━━━━━ Text segment ━━━━━

Saudi Arabia says it will set a minimum private sector wage for Saudis more than double that of expats this year, in a further attempt to address the nationalisation employment agenda. But while focusing on wage incentives is welcome, greater access to improving skills and assessment must be part of the solution.
Employers are more likely to hire a national over a migrant – even if they have to pay more for them – if that national also has certified proof of role-relevant skills.
The Saudi move is the latest in a long line of policies across the Middle East – quotas, prohibitions, incentives and wage protection – that have been set up to tackle perhaps the most crucial socio-economic challenge facing GCC countries today: increasing the numbers of nationals in the local labour market.
The stakes are high, with almost 70 per cent of the Arab population aged under 30 unemployed, according to the Arab World Learning Barometer Report 2014. Yet fewer than two million of the seven million new jobs created across GCC countries in the past decade went to nationals.
Recent nationalisation policies have been well documented. Migrant workers are far cheaper to employ and have fewer employment rights than national workers, with the sponsorship system preventing most migrant workers from moving from one employer to another without permission. The new proposed minimum private sector monthly wage of 5,300 riyals (Dh5,191) for Saudi nationals compares with 2,500 riyals for expats; in Abu Dhabi, the “bonus” for being a national can be up to 600 per cent of the equivalent migrant’s salary, according to a report published last year by the Gulf Labour Market and Migration programme of the Migration Policy Centre and the Gulf Research Centre.
This might make private sector jobs more attractive to nationals, but it also deters employers from hiring them.
Combine all of that with employer-driven open migration and very generous public employment packages, and it becomes clear why the private sector is dominated by migrant workers, and the majority of nationals are in government jobs. The percentage of nationals employed in the private sector ranges from 5 per cent in the UAE to 22 per cent in Bahrain, according to a 2014 report by the Migration Policy Centre.

━━━━━

Exercise instructions
Change "policies" to "measures" and give the article on Saudi wages again from "The Saudi move" up to and including "local labour market.". The data lines have no connection to the article on Saudi wages.

━━━━━ Extracted records ━━━━━

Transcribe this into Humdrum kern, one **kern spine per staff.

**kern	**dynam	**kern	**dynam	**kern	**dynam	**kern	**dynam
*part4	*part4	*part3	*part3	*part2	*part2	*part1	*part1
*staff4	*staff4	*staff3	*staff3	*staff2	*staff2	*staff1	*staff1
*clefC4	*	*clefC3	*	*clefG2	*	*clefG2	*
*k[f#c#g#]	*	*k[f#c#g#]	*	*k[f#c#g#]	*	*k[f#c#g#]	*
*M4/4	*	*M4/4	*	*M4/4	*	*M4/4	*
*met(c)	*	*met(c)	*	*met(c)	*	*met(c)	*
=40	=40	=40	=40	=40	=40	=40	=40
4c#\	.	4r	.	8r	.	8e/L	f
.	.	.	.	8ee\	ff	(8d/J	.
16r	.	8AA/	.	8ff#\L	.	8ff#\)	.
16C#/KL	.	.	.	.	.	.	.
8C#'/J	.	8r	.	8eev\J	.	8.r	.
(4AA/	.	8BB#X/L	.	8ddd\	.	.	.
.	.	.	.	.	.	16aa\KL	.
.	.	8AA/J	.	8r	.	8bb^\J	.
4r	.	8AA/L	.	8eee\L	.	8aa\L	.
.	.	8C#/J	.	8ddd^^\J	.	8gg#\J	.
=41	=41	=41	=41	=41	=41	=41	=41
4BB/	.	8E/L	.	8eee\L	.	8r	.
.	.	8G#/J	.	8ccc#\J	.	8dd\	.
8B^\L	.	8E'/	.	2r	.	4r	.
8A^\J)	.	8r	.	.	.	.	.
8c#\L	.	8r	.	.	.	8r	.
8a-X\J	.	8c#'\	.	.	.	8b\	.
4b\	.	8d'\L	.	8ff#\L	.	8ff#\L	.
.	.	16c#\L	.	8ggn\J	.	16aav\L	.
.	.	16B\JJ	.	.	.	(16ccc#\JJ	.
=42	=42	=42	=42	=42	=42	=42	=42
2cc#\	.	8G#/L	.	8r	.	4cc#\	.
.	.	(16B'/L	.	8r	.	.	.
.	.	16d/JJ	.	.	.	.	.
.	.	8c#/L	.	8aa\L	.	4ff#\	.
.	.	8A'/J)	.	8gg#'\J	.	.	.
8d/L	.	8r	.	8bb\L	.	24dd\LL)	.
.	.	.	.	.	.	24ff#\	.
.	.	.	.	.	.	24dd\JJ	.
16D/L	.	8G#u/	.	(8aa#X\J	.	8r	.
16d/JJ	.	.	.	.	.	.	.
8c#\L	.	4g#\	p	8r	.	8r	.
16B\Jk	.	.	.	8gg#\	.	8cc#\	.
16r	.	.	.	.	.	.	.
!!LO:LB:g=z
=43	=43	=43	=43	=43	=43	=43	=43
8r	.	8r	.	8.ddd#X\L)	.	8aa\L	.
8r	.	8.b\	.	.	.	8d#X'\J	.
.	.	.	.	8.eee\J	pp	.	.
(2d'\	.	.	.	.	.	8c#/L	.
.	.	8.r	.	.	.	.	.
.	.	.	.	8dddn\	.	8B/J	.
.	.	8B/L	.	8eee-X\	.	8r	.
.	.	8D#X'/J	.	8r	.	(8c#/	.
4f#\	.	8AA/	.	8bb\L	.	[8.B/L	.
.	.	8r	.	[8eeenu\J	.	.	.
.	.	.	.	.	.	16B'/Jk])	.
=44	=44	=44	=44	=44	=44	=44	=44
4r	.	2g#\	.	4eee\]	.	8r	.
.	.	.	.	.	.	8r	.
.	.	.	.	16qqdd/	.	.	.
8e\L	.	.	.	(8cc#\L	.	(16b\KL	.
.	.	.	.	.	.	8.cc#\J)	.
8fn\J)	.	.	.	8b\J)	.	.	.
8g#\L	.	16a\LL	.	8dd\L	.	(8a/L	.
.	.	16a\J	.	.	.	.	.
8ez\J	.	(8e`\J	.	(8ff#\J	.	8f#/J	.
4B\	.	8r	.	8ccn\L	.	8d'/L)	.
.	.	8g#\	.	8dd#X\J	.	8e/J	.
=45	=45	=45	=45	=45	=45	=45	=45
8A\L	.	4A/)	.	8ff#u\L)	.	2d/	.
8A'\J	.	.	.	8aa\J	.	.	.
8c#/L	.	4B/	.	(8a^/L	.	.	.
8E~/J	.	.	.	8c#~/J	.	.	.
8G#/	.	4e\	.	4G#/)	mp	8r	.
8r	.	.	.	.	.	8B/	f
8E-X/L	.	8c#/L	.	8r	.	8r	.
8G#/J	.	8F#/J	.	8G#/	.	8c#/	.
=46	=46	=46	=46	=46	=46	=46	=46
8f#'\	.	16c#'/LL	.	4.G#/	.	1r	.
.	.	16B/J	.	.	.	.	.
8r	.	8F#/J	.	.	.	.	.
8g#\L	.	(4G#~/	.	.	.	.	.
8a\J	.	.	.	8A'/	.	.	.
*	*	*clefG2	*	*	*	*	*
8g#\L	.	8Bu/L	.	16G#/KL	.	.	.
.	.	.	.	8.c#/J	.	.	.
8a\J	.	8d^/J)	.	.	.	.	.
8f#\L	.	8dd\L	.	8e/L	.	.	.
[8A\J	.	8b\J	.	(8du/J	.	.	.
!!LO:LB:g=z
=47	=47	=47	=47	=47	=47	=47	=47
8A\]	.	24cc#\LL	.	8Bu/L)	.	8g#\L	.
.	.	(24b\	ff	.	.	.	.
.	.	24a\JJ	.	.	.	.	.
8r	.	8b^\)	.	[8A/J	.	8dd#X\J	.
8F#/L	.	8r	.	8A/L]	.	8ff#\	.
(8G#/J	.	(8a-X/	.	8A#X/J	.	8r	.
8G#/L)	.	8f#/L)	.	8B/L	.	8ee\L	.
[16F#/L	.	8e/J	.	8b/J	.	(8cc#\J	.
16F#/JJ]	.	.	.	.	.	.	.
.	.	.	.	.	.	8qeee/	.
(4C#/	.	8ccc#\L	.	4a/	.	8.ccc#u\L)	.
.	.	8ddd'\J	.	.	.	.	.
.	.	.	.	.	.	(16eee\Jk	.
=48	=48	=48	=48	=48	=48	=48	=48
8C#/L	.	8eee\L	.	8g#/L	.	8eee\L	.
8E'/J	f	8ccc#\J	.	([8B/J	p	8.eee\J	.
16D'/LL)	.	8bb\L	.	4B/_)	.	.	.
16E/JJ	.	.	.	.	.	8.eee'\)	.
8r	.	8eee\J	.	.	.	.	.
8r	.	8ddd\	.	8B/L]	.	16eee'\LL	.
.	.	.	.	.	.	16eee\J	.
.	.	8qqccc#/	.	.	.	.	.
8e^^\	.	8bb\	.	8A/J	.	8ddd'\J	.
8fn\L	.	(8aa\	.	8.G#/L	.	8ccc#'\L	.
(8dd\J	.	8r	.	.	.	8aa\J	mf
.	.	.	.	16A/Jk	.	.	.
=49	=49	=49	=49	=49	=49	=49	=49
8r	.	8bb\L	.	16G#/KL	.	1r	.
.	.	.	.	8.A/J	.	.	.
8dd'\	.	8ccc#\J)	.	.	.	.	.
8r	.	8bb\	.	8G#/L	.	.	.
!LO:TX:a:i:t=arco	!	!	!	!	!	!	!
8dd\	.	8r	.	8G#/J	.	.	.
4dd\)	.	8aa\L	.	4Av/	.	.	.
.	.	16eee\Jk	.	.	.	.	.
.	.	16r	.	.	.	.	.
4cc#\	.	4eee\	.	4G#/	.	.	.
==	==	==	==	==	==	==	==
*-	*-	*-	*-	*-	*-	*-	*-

━━━━━
━━━━━ Extracted records ━━━━━

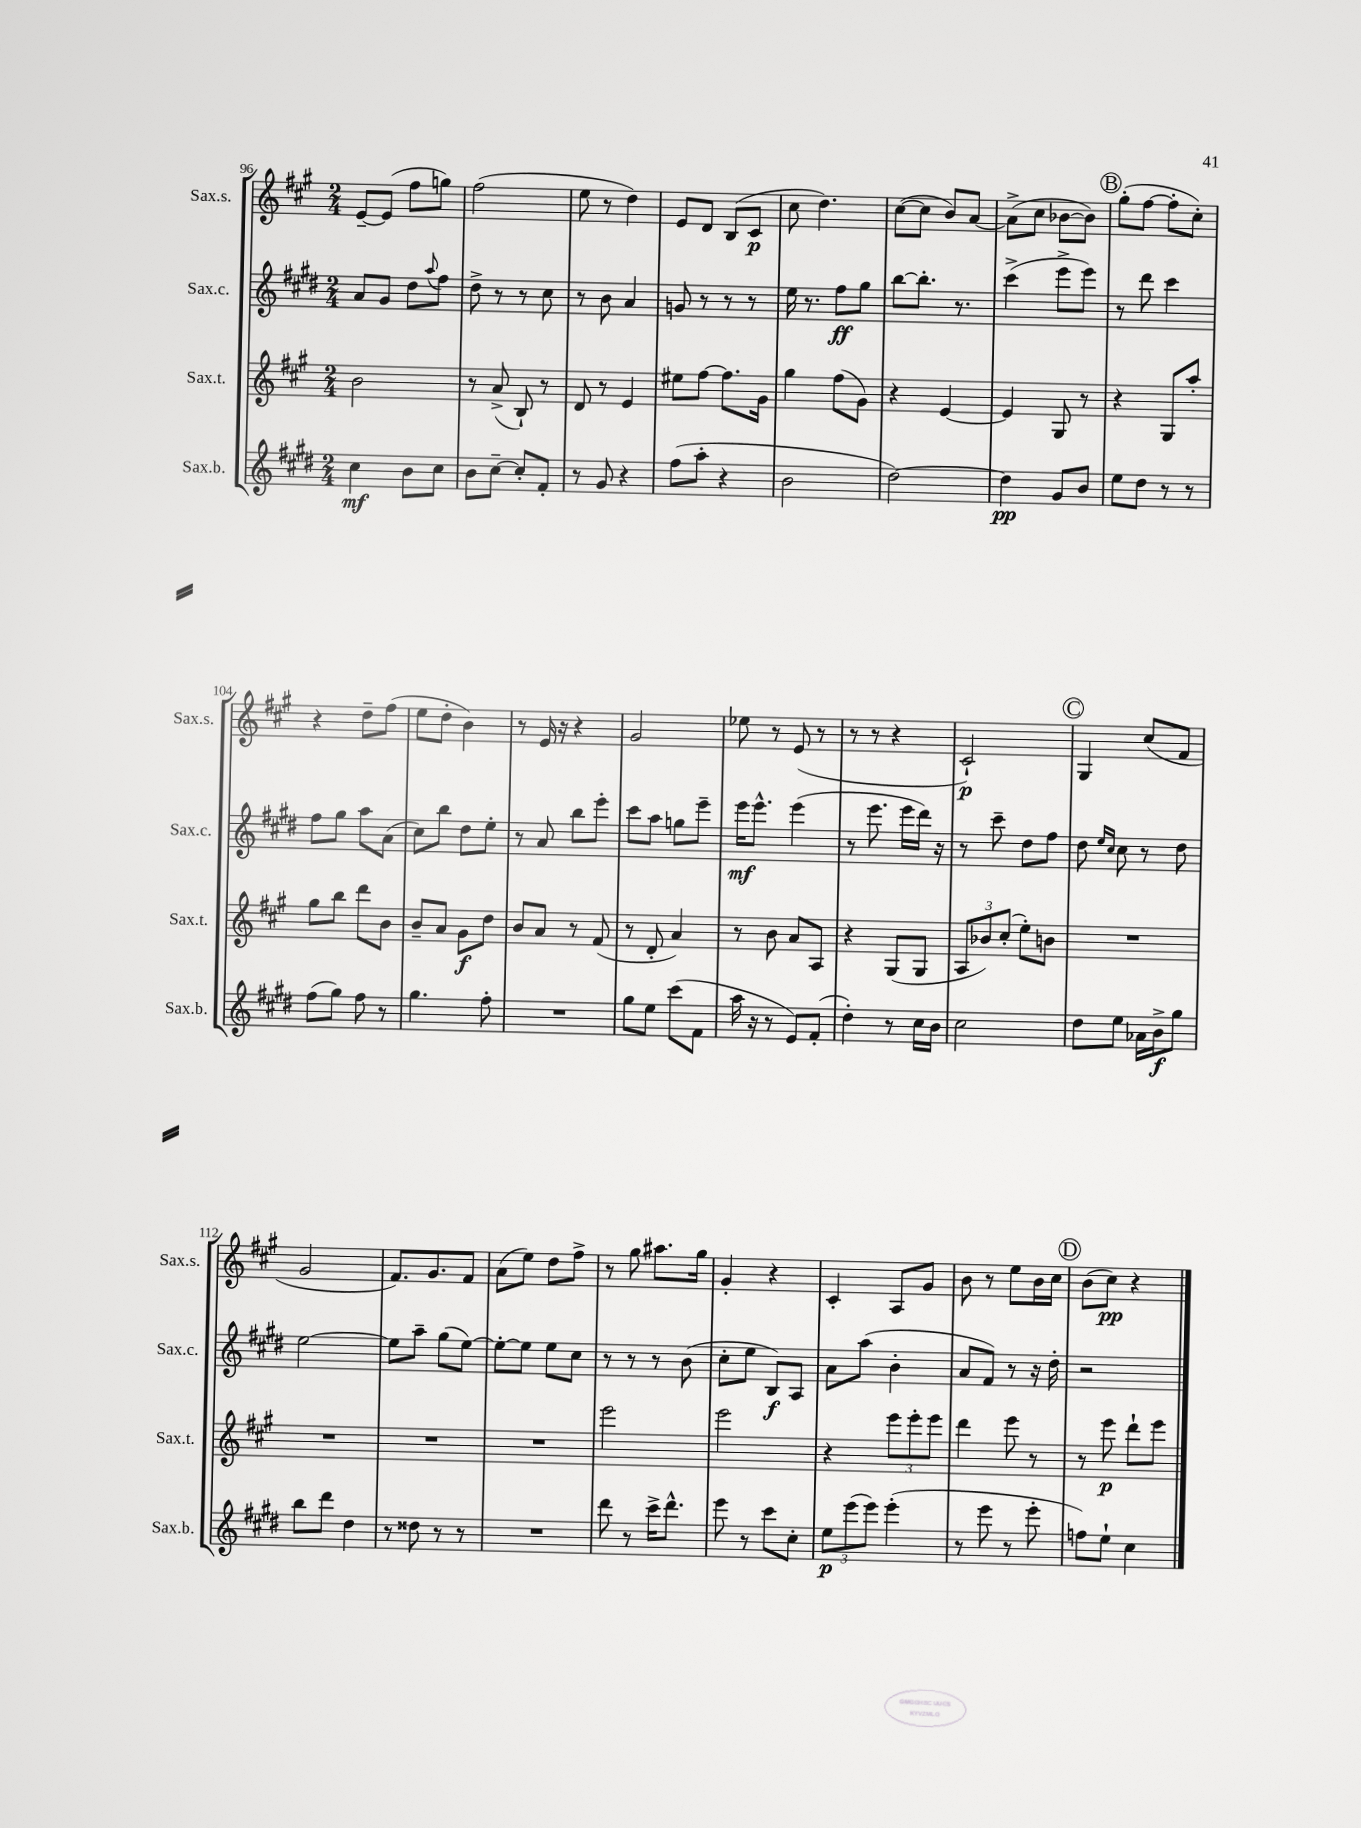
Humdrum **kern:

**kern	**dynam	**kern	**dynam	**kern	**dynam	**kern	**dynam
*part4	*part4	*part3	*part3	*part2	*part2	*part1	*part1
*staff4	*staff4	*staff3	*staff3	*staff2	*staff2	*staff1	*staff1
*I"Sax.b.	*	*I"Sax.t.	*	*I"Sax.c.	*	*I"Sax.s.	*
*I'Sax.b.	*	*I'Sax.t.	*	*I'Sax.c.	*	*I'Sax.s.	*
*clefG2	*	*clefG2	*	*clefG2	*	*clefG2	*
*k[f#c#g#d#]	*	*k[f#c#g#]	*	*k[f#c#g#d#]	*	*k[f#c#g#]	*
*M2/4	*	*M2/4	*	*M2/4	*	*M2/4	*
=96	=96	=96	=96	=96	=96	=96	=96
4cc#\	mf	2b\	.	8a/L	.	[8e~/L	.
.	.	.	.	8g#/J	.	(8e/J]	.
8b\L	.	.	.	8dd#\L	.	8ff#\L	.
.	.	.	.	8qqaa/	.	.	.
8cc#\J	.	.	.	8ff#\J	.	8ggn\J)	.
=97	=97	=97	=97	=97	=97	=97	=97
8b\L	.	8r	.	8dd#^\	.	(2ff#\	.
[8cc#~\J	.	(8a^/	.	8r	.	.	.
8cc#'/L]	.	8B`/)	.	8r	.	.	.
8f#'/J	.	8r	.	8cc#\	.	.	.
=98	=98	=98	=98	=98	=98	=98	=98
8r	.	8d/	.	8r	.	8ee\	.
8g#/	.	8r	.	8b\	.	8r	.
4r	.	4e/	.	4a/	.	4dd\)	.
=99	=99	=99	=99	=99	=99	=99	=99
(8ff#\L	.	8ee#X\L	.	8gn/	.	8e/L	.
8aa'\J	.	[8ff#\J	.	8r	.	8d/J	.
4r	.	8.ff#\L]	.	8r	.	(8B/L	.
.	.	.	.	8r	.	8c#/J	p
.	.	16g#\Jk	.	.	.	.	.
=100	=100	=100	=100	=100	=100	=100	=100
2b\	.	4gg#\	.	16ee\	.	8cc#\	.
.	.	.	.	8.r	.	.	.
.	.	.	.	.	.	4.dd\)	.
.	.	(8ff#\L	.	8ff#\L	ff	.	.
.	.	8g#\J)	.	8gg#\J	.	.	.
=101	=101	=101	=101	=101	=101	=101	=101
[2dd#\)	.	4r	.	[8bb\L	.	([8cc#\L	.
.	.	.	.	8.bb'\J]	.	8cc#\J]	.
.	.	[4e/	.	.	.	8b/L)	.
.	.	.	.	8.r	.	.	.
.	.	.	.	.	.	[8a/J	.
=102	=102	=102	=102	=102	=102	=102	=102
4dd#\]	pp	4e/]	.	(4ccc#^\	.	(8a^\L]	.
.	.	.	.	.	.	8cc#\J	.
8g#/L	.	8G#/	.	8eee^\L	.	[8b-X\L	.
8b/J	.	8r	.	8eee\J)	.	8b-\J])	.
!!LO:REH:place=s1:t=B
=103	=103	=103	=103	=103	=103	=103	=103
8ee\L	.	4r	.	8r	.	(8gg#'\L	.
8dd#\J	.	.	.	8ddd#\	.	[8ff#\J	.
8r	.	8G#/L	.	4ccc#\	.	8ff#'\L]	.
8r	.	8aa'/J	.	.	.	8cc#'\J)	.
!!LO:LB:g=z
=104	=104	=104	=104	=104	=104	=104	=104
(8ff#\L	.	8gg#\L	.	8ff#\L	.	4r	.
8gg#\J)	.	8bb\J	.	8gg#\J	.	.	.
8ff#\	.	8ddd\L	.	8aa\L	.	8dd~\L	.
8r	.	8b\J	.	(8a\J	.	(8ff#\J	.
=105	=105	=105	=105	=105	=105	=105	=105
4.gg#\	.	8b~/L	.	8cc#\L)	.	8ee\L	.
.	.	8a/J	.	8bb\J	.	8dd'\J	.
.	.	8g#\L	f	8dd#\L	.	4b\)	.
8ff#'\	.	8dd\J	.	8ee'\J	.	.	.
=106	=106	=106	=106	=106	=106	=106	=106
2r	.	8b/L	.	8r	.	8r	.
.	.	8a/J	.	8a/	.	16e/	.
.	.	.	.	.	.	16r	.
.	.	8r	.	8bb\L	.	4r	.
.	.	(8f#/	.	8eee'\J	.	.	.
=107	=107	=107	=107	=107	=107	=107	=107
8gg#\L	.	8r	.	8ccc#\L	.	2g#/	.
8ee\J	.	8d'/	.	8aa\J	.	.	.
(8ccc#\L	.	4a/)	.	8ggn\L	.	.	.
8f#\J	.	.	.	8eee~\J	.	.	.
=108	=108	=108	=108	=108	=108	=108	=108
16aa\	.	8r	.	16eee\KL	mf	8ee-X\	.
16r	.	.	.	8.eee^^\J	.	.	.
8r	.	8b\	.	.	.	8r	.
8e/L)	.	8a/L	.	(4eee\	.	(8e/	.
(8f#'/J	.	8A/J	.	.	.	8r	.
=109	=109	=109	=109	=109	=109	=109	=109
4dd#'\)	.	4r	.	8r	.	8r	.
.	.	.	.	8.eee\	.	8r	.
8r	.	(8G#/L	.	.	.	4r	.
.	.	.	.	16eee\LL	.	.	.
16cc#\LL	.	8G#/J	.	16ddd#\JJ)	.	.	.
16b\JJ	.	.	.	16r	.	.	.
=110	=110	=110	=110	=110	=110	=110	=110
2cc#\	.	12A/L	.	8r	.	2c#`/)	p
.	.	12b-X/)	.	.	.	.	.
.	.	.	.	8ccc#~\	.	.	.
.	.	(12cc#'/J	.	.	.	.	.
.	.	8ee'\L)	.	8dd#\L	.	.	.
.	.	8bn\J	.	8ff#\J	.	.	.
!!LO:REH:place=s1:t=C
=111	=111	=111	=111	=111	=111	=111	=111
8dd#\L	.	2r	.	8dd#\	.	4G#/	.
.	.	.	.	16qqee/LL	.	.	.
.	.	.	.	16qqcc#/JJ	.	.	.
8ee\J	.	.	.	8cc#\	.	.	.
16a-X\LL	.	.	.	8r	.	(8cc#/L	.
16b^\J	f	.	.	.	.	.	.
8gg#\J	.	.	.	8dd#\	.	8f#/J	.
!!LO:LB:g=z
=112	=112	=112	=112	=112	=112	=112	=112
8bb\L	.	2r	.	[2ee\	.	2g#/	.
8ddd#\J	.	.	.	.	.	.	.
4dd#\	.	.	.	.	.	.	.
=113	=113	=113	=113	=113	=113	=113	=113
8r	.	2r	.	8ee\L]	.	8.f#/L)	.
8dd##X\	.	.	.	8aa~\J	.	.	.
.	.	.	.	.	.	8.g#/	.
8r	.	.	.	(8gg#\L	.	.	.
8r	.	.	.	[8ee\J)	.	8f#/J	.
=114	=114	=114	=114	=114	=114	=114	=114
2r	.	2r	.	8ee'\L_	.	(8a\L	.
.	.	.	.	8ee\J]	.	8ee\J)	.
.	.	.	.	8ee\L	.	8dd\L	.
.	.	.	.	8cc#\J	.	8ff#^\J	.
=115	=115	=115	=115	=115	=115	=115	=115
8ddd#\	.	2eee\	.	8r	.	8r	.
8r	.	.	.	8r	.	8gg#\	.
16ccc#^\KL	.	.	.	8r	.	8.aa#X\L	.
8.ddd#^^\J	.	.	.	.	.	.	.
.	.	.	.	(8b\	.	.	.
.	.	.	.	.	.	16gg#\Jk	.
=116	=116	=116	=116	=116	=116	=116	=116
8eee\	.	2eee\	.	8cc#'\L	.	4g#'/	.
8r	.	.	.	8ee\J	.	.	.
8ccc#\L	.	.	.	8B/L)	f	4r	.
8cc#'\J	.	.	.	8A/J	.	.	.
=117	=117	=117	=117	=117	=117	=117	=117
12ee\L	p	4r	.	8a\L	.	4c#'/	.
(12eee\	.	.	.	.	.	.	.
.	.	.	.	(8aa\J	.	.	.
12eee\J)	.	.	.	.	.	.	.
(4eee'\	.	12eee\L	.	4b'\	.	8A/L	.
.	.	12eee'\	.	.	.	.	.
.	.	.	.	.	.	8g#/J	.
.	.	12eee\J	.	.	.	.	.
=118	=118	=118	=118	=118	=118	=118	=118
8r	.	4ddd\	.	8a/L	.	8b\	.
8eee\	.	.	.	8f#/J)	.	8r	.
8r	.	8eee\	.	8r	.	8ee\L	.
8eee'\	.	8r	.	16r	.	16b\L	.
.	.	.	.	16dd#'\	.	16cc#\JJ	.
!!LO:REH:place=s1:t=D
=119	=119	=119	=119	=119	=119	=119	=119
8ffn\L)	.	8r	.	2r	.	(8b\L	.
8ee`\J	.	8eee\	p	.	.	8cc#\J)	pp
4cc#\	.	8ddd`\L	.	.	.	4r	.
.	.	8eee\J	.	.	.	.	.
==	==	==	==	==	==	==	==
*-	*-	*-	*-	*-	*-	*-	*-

━━━━━

Correct result
The Saudi move is the latest in a long line of measures across the Middle East – quotas, prohibitions, incentives and wage protection – that have been set up to tackle perhaps the most crucial socio-economic challenge facing GCC countries today: increasing the numbers of nationals in the local labour market.